I’m sort of stuck in
old times, like I’m very narrow minded with my openness on modern music which I
shouldn’t be. Cara has actually opened my eyes up a bit more, but if it wasn’t
late 1800s to 1950s I wouldn’t listen to it and she’s gotten me into Motown and
Soul and stuff – that’s her background, she used to front 15-piece bands in
England, doing all that sort of thing, and I never would have listened to that,
but it’s basically whatever gets the hair up on your neck musically, is for
you, it doesn’t matter what sort of music it is. And for me, old-timey stuff –
whether it’s old-timey Appalachian music or bluegrass – good bluegrass – or old
blues, old country, when it gets the hair up on my neck it just my hair up on
my neck, you know?
And
how do you find that? Because you said late 1800s to 1950s – apart from music
you heard when you were growing up, how do you actually research music from
those eras?
It was very hard in
the day because like I said, I stumbled on a record, you know, that Beau Carter,
and then I was like, man where did this come from?
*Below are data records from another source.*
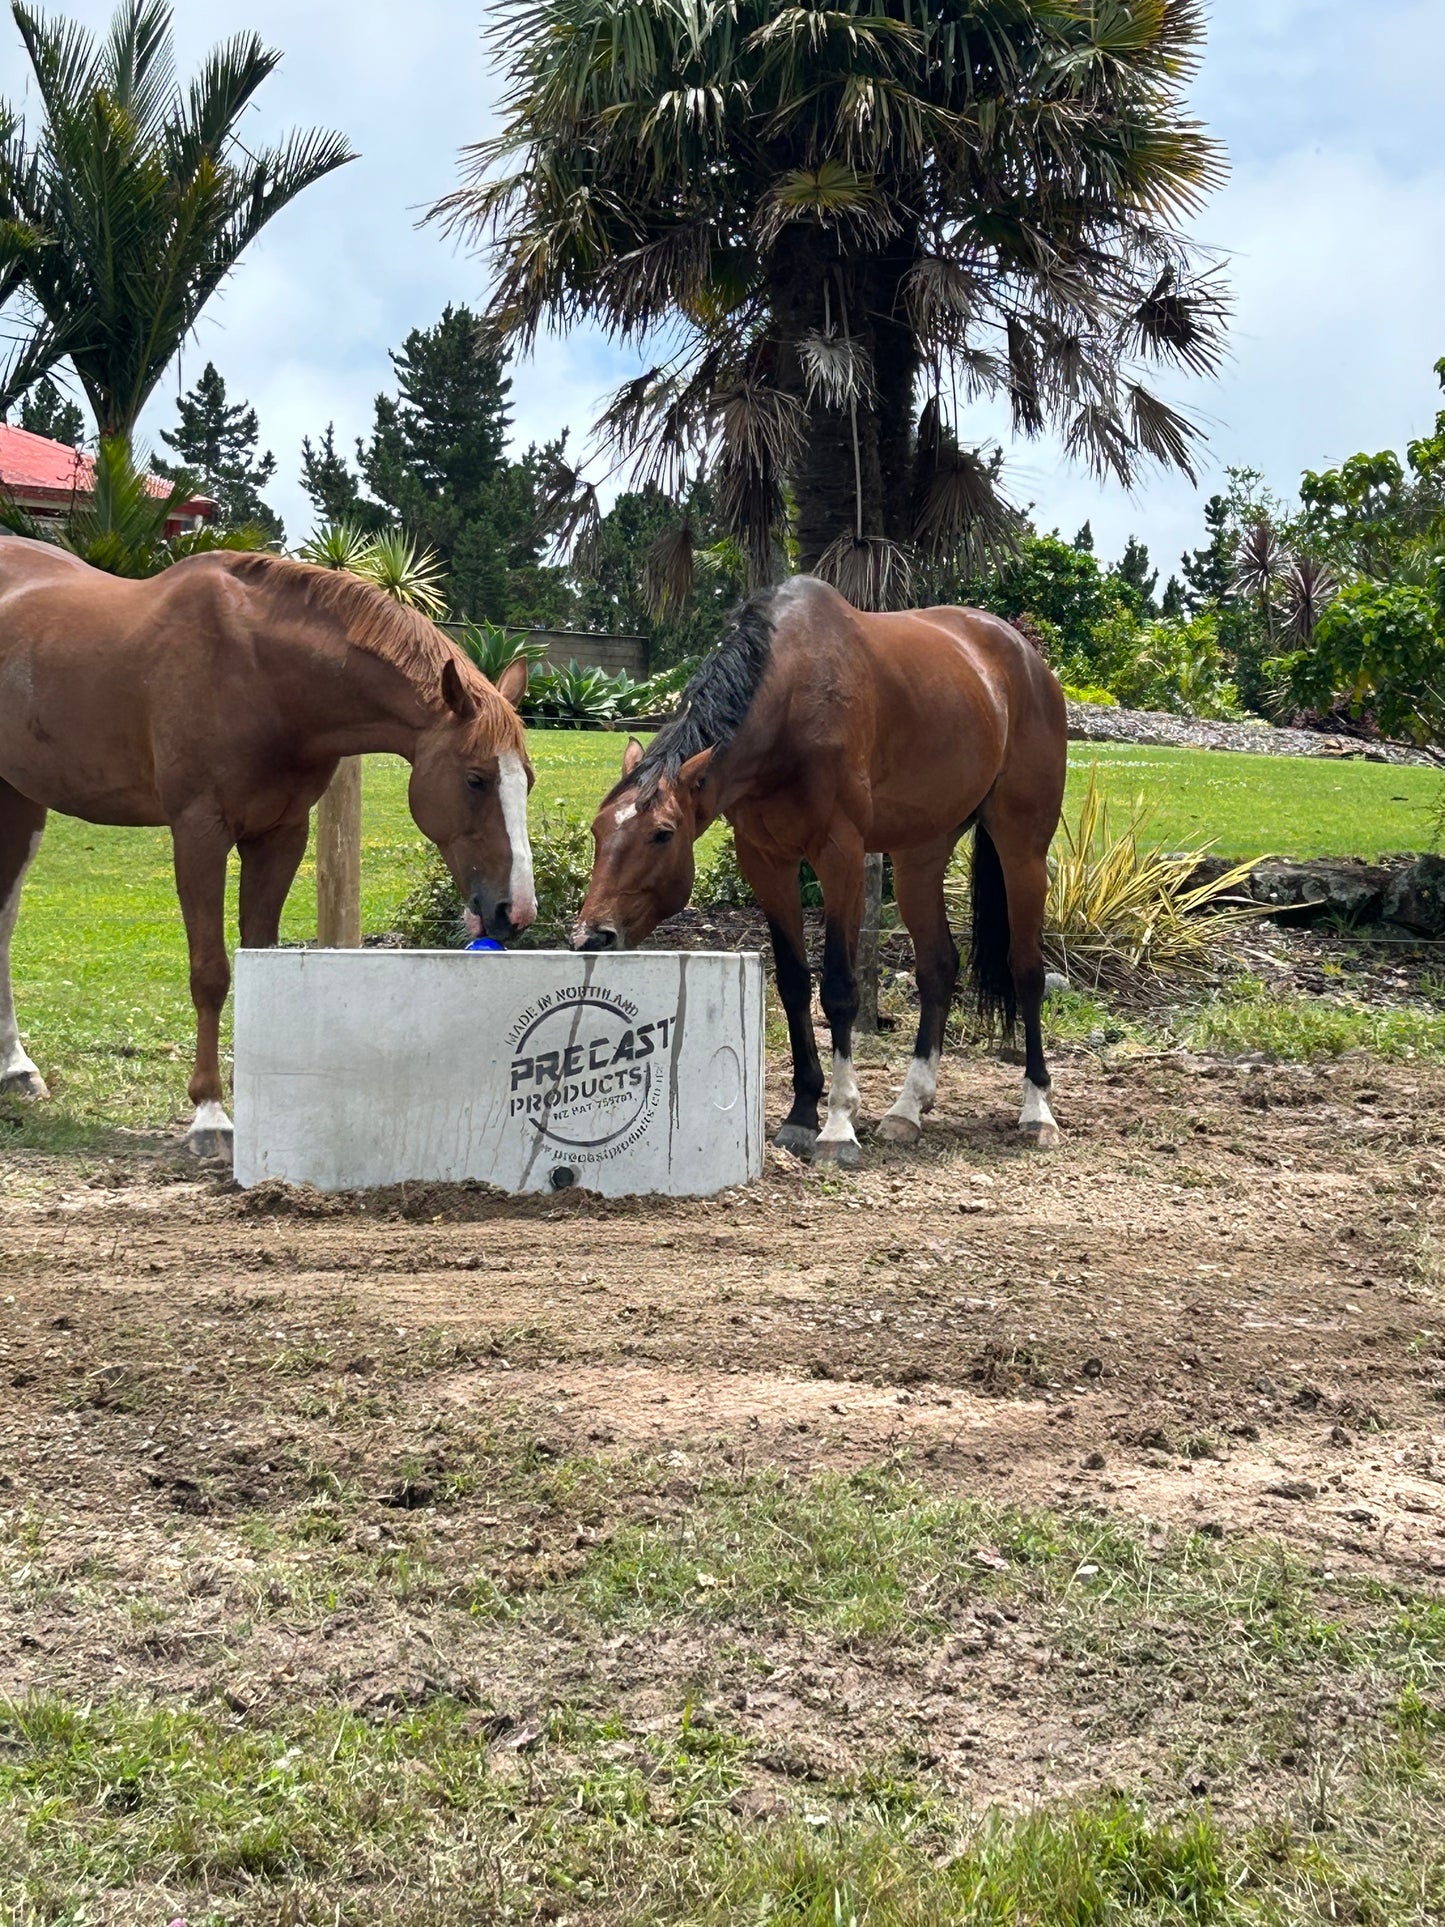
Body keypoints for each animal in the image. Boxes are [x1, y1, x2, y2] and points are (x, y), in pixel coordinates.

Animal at [0, 535, 539, 1148]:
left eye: (527, 780)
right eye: (476, 779)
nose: (516, 911)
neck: (261, 673)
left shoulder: (282, 835)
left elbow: (258, 954)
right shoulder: (200, 833)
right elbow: (211, 972)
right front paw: (210, 1113)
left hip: (21, 799)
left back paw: (16, 1069)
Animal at [574, 574, 1063, 1156]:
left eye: (662, 834)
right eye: (598, 829)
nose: (590, 936)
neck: (791, 696)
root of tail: (1027, 659)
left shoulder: (840, 856)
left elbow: (839, 989)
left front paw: (837, 1123)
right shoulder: (766, 861)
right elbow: (791, 982)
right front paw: (803, 1111)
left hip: (1022, 847)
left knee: (1026, 969)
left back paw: (1037, 1110)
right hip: (920, 854)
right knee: (939, 967)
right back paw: (907, 1109)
And when you are living
around where I was playing there wasn’t much – there’s no big record shops or
anything like that – but we’re going back in the days of vinyl, you know, and I
just basically brought every album with a black fellow on the front and that’s
fair dinkum, and a lot of it was just shit that I wouldn’t listen to. You get
home – because there was no record players where you could listen to it before
you bought it. It was like you were buying it in front of milk bars and stuff,
they used to sell them out the front of pubs and stuff out in the middle of
Queensland and then you’d jag something like Hound Dog Taylor or Elmore James
and I’ve just gone, ‘Yes’. And because you only got one record every blue moon
you’d play that record to death and really get a soaking of it, you wouldn’t
just have five records and one song here, one song there, so you’re forced to –
not forced to – but you’d listen to that one record over and over and over and
over and it was just in your head, you know? That’s basically how I went and
then I got a bit more knowhow by reading the backs of the records. They’d have
a record label that had a series of them artists like Mississippi John Hurt and
Charlie Patton and Son House and dudes like that, so then I’d specifically go
looking for these guys. I used to write them down. And then, yeah, it just went
from there basically but in this day and age you just Google anything you want
to know.
Well,
that’s true, but I think the experience you have doing that research and really
listening to those albums probably meant that it was a lot more embedded in you
than it would have been for someone who was just Googling.
Look, absolutely. I
mean, the fact that you’ve slowed the records down for starters, you get your
own style because you’re not picking exactly what you’re playing, you’re just
loving this song and you form your own style out of it. And then when you form
your style, obviously you start writing songs and it sort of stems from there.